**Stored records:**
**********

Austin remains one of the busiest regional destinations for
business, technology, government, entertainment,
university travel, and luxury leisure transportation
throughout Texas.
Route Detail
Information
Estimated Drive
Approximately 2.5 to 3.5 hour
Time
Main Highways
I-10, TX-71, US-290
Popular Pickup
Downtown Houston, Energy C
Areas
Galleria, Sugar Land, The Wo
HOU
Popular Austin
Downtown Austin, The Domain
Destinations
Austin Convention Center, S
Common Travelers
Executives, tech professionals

**********

**Directions for this task:**
Switch every instance of "Austin" in the records to "Dallas", and reproduce the lines with everything else left unchanged.

**Response:**
Dallas remains one of the busiest regional destinations for
business, technology, government, entertainment,
university travel, and luxury leisure transportation
throughout Texas.
Route Detail
Information
Estimated Drive
Approximately 2.5 to 3.5 hour
Time
Main Highways
I-10, TX-71, US-290
Popular Pickup
Downtown Houston, Energy C
Areas
Galleria, Sugar Land, The Wo
HOU
Popular Dallas
Downtown Dallas, The Domain
Destinations
Dallas Convention Center, S
Common Travelers
Executives, tech professionals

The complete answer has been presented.